Aim of the exercise: Omit every picture while you reproduce the entries that follow word for word.

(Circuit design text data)

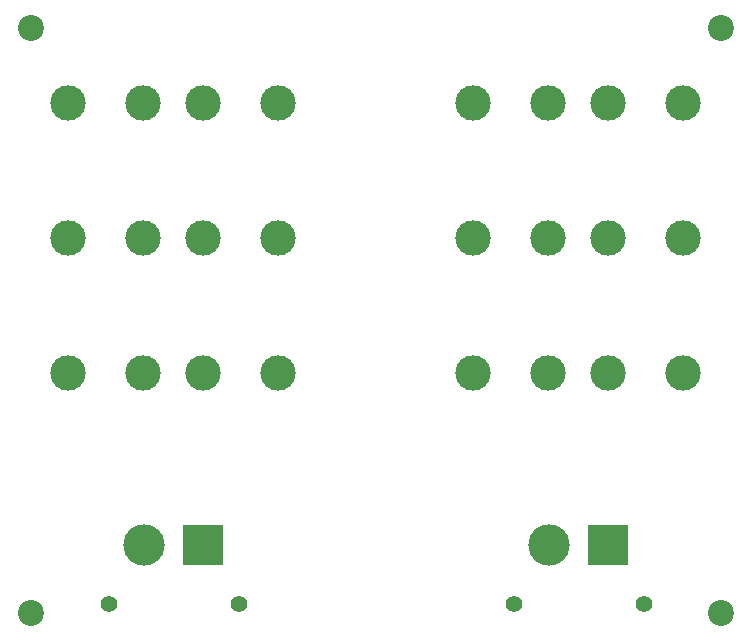
<source format=gbr>
%TF.GenerationSoftware,KiCad,Pcbnew,(5.1.9)-1*%
%TF.CreationDate,2021-11-05T14:11:20+00:00*%
%TF.ProjectId,Halogen discharger,48616c6f-6765-46e2-9064-697363686172,rev?*%
%TF.SameCoordinates,Original*%
%TF.FileFunction,Soldermask,Bot*%
%TF.FilePolarity,Negative*%
%FSLAX46Y46*%
G04 Gerber Fmt 4.6, Leading zero omitted, Abs format (unit mm)*
G04 Created by KiCad (PCBNEW (5.1.9)-1) date 2021-11-05 14:11:20*
%MOMM*%
%LPD*%
G01*
G04 APERTURE LIST*
%ADD10C,3.000000*%
%ADD11C,2.200000*%
%ADD12C,3.500000*%
%ADD13R,3.500000X3.500000*%
%ADD14C,1.400000*%
G04 APERTURE END LIST*
D10*
%TO.C,LA10*%
X142875000Y-110490000D03*
X149225000Y-110490000D03*
%TD*%
%TO.C,LA9*%
X131445000Y-110490000D03*
X137795000Y-110490000D03*
%TD*%
%TO.C,LA12*%
X177165000Y-110490000D03*
X183515000Y-110490000D03*
%TD*%
%TO.C,LA11*%
X165735000Y-110490000D03*
X172085000Y-110490000D03*
%TD*%
%TO.C,LA8*%
X177165000Y-121920000D03*
X183515000Y-121920000D03*
%TD*%
%TO.C,LA7*%
X165735000Y-121920000D03*
X172085000Y-121920000D03*
%TD*%
%TO.C,LA6*%
X142875000Y-121920000D03*
X149225000Y-121920000D03*
%TD*%
%TO.C,LA5*%
X131445000Y-121920000D03*
X137795000Y-121920000D03*
%TD*%
%TO.C,LA4*%
X177165000Y-133350000D03*
X183515000Y-133350000D03*
%TD*%
%TO.C,LA3*%
X165735000Y-133350000D03*
X172085000Y-133350000D03*
%TD*%
%TO.C,LA2*%
X142875000Y-133350000D03*
X149225000Y-133350000D03*
%TD*%
%TO.C,LA1*%
X131445000Y-133350000D03*
X137795000Y-133350000D03*
%TD*%
D11*
%TO.C,H4*%
X186690000Y-153670000D03*
%TD*%
%TO.C,H3*%
X128270000Y-153670000D03*
%TD*%
%TO.C,H2*%
X186690000Y-104140000D03*
%TD*%
%TO.C,H1*%
X128270000Y-104140000D03*
%TD*%
D12*
%TO.C,J2*%
X172165000Y-147955000D03*
D13*
X177165000Y-147955000D03*
D14*
X169165000Y-152955000D03*
X180165000Y-152955000D03*
%TD*%
D12*
%TO.C,J1*%
X137875000Y-147955000D03*
D13*
X142875000Y-147955000D03*
D14*
X134875000Y-152955000D03*
X145875000Y-152955000D03*
%TD*%
M02*

</source>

Reply:
<source format=gbr>
%TF.GenerationSoftware,KiCad,Pcbnew,(5.1.9)-1*%
%TF.CreationDate,2021-11-05T14:11:20+00:00*%
%TF.ProjectId,Halogen discharger,48616c6f-6765-46e2-9064-697363686172,rev?*%
%TF.SameCoordinates,Original*%
%TF.FileFunction,Soldermask,Bot*%
%TF.FilePolarity,Negative*%
%FSLAX46Y46*%
G04 Gerber Fmt 4.6, Leading zero omitted, Abs format (unit mm)*
G04 Created by KiCad (PCBNEW (5.1.9)-1) date 2021-11-05 14:11:20*
%MOMM*%
%LPD*%
G01*
G04 APERTURE LIST*
%ADD10C,3.000000*%
%ADD11C,2.200000*%
%ADD12C,3.500000*%
%ADD13R,3.500000X3.500000*%
%ADD14C,1.400000*%
G04 APERTURE END LIST*
D10*
%TO.C,LA10*%
X142875000Y-110490000D03*
X149225000Y-110490000D03*
%TD*%
%TO.C,LA9*%
X131445000Y-110490000D03*
X137795000Y-110490000D03*
%TD*%
%TO.C,LA12*%
X177165000Y-110490000D03*
X183515000Y-110490000D03*
%TD*%
%TO.C,LA11*%
X165735000Y-110490000D03*
X172085000Y-110490000D03*
%TD*%
%TO.C,LA8*%
X177165000Y-121920000D03*
X183515000Y-121920000D03*
%TD*%
%TO.C,LA7*%
X165735000Y-121920000D03*
X172085000Y-121920000D03*
%TD*%
%TO.C,LA6*%
X142875000Y-121920000D03*
X149225000Y-121920000D03*
%TD*%
%TO.C,LA5*%
X131445000Y-121920000D03*
X137795000Y-121920000D03*
%TD*%
%TO.C,LA4*%
X177165000Y-133350000D03*
X183515000Y-133350000D03*
%TD*%
%TO.C,LA3*%
X165735000Y-133350000D03*
X172085000Y-133350000D03*
%TD*%
%TO.C,LA2*%
X142875000Y-133350000D03*
X149225000Y-133350000D03*
%TD*%
%TO.C,LA1*%
X131445000Y-133350000D03*
X137795000Y-133350000D03*
%TD*%
D11*
%TO.C,H4*%
X186690000Y-153670000D03*
%TD*%
%TO.C,H3*%
X128270000Y-153670000D03*
%TD*%
%TO.C,H2*%
X186690000Y-104140000D03*
%TD*%
%TO.C,H1*%
X128270000Y-104140000D03*
%TD*%
D12*
%TO.C,J2*%
X172165000Y-147955000D03*
D13*
X177165000Y-147955000D03*
D14*
X169165000Y-152955000D03*
X180165000Y-152955000D03*
%TD*%
D12*
%TO.C,J1*%
X137875000Y-147955000D03*
D13*
X142875000Y-147955000D03*
D14*
X134875000Y-152955000D03*
X145875000Y-152955000D03*
%TD*%
M02*

</source>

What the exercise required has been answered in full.